Task details: Could you repeat all of the entries exactly, leaving out any pictures?

(Dataset entries)

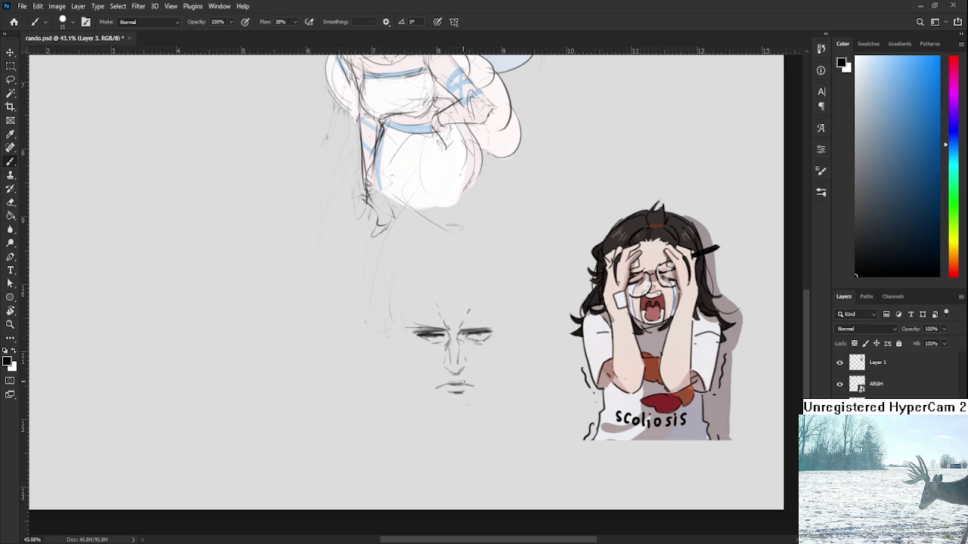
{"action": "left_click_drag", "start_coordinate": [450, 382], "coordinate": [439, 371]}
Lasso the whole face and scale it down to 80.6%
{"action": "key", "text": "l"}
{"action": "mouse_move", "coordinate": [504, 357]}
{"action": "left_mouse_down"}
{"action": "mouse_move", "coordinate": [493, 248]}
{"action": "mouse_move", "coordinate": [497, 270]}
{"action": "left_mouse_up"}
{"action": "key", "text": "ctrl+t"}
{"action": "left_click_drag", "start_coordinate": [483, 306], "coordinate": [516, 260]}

Answer section:
{"action": "left_click_drag", "start_coordinate": [450, 382], "coordinate": [439, 371]}
Lasso the whole face and scale it down to 80.6%
{"action": "key", "text": "l"}
{"action": "mouse_move", "coordinate": [504, 357]}
{"action": "left_mouse_down"}
{"action": "mouse_move", "coordinate": [493, 248]}
{"action": "mouse_move", "coordinate": [497, 270]}
{"action": "left_mouse_up"}
{"action": "key", "text": "ctrl+t"}
{"action": "left_click_drag", "start_coordinate": [483, 306], "coordinate": [516, 260]}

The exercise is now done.